══ Task inputs ══

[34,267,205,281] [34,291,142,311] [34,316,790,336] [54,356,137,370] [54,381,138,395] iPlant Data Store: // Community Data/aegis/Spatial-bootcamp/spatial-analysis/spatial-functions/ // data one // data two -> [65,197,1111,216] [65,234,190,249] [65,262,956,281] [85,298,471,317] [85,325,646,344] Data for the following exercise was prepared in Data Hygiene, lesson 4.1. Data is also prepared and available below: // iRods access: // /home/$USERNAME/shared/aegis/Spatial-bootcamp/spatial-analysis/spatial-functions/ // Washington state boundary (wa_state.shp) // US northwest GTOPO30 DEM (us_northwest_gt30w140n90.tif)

═══
══ Task inputs ══

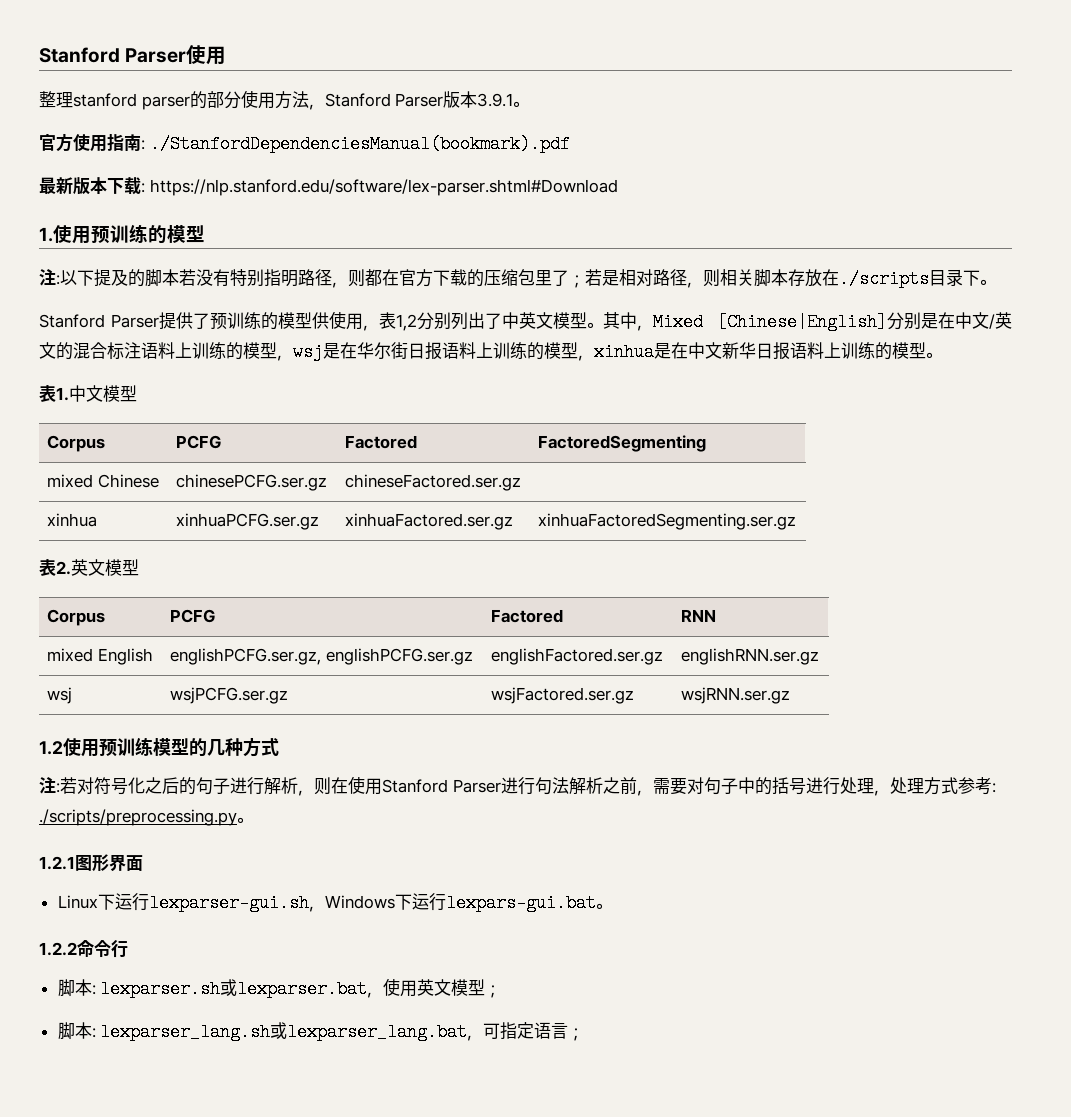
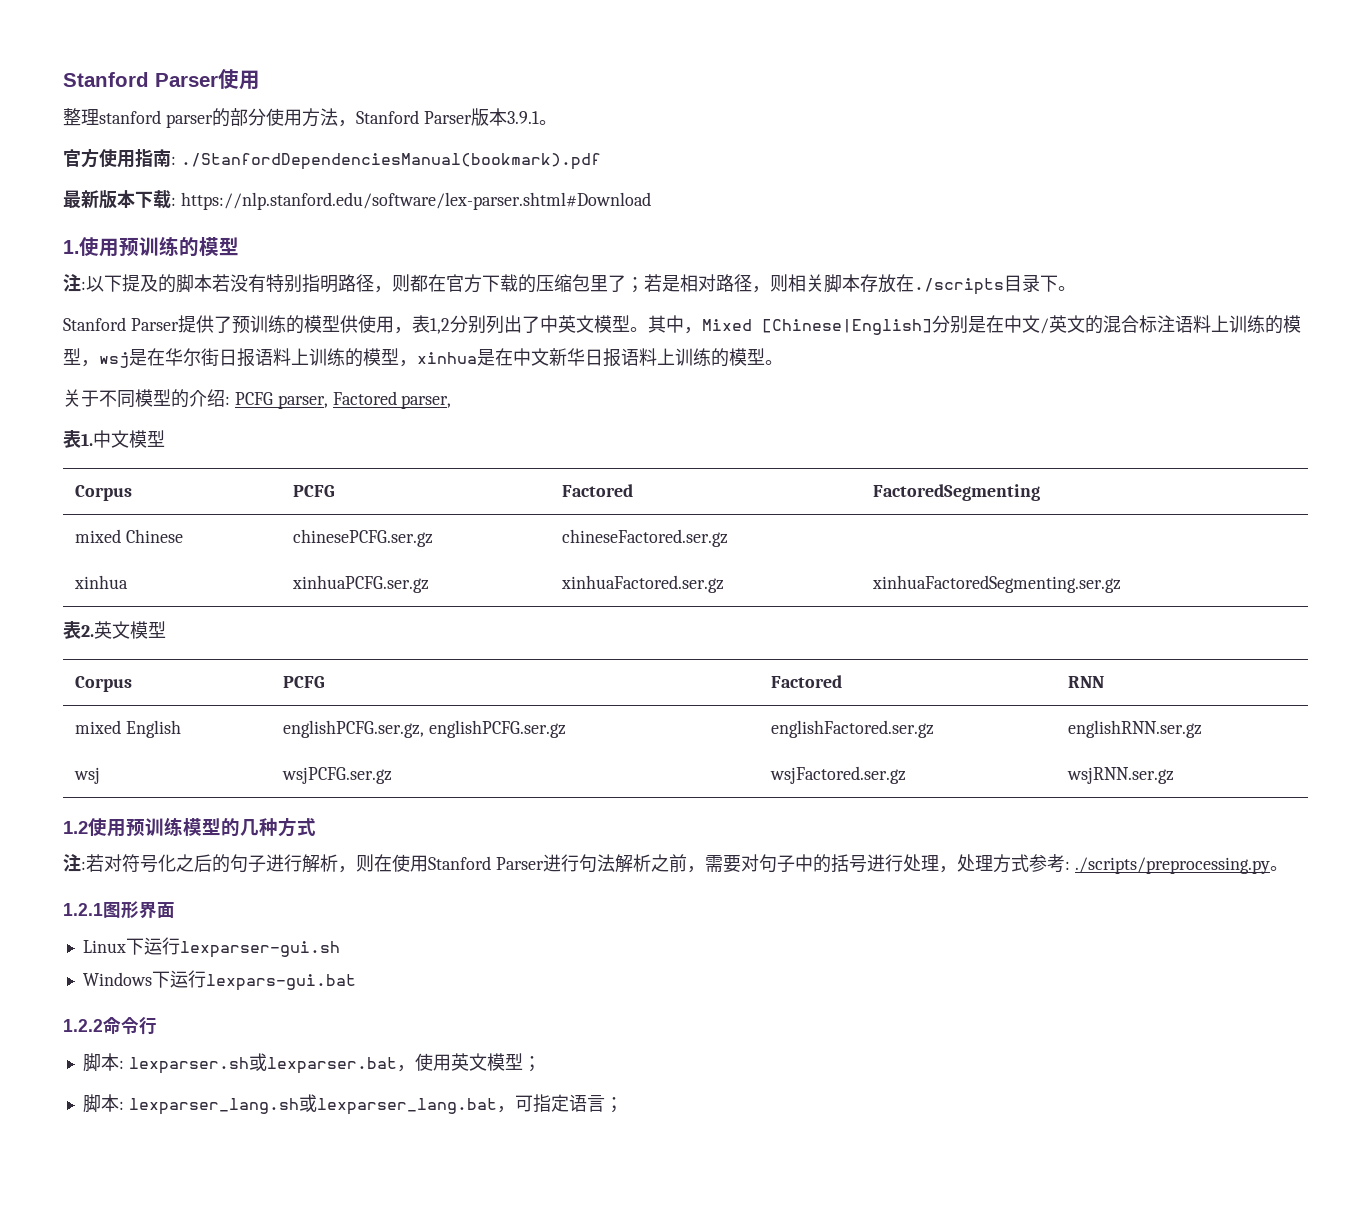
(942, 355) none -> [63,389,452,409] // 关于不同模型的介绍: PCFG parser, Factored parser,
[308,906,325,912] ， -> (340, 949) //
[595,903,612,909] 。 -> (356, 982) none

═══
══ Task inputs ══

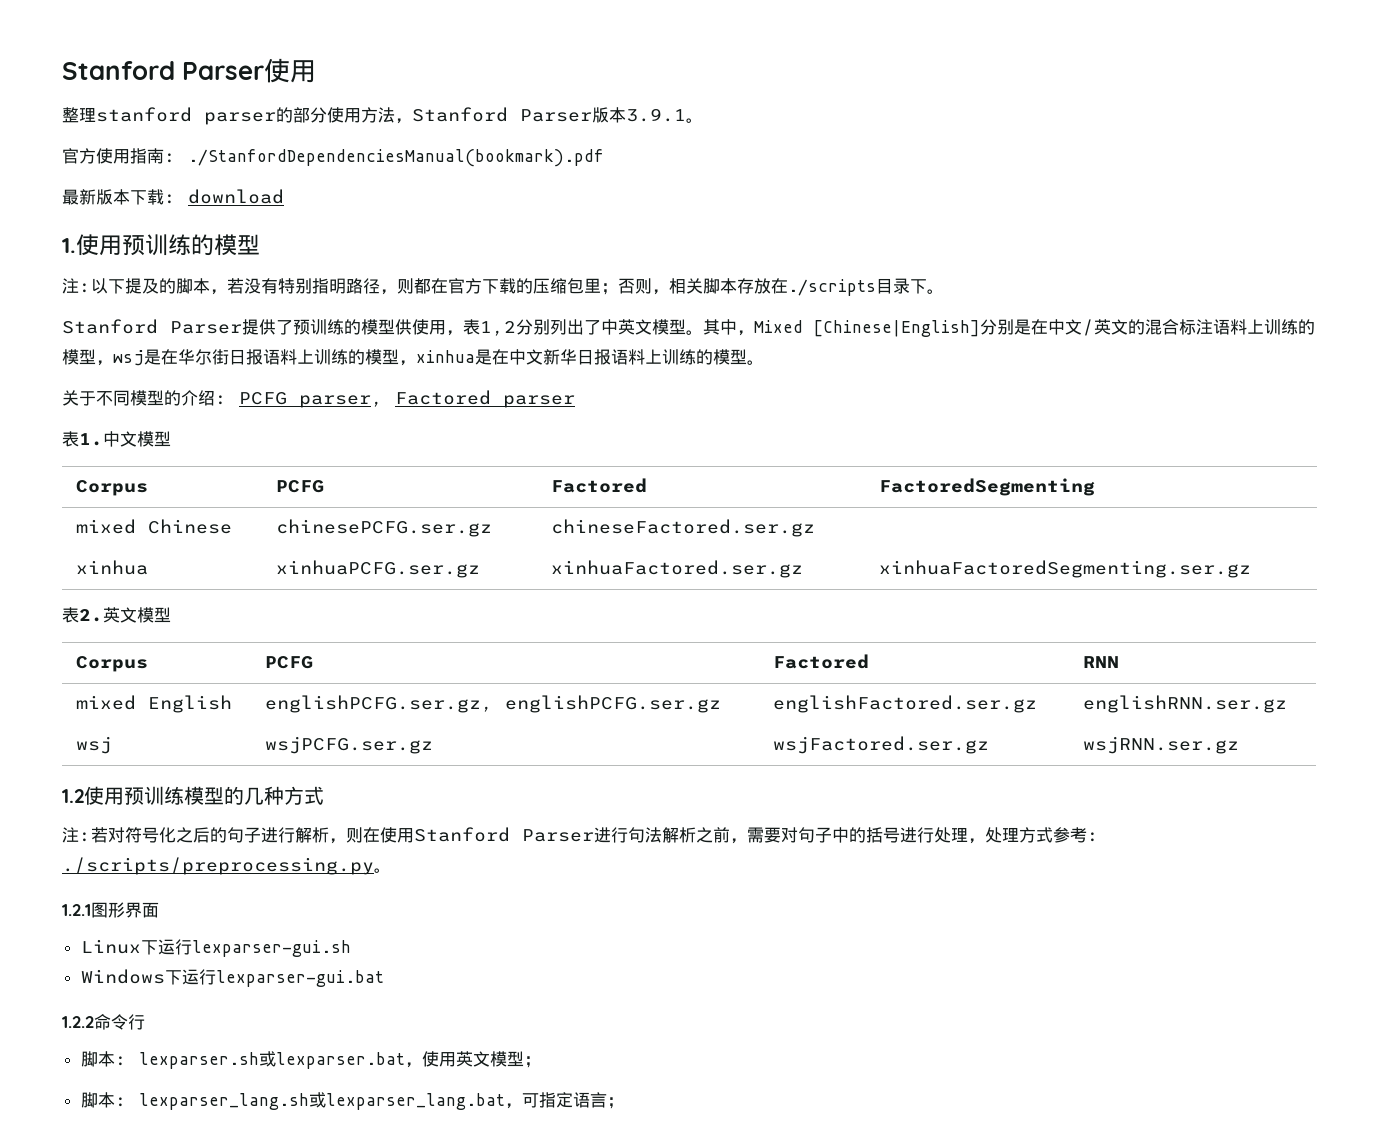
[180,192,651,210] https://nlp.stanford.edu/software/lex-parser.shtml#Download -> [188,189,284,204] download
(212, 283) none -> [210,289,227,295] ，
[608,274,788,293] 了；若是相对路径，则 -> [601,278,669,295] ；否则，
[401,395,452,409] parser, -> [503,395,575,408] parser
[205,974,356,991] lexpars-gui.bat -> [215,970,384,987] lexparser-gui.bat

═══

Quote the listing above, but only from the line that shows "(942, 355) none" through the line that shows "[595,903,612,909] 。 -> (356, 982) none".

### Task solution
(942, 355) none -> [63,389,452,409] // 关于不同模型的介绍: PCFG parser, Factored parser,
[308,906,325,912] ， -> (340, 949) //
[595,903,612,909] 。 -> (356, 982) none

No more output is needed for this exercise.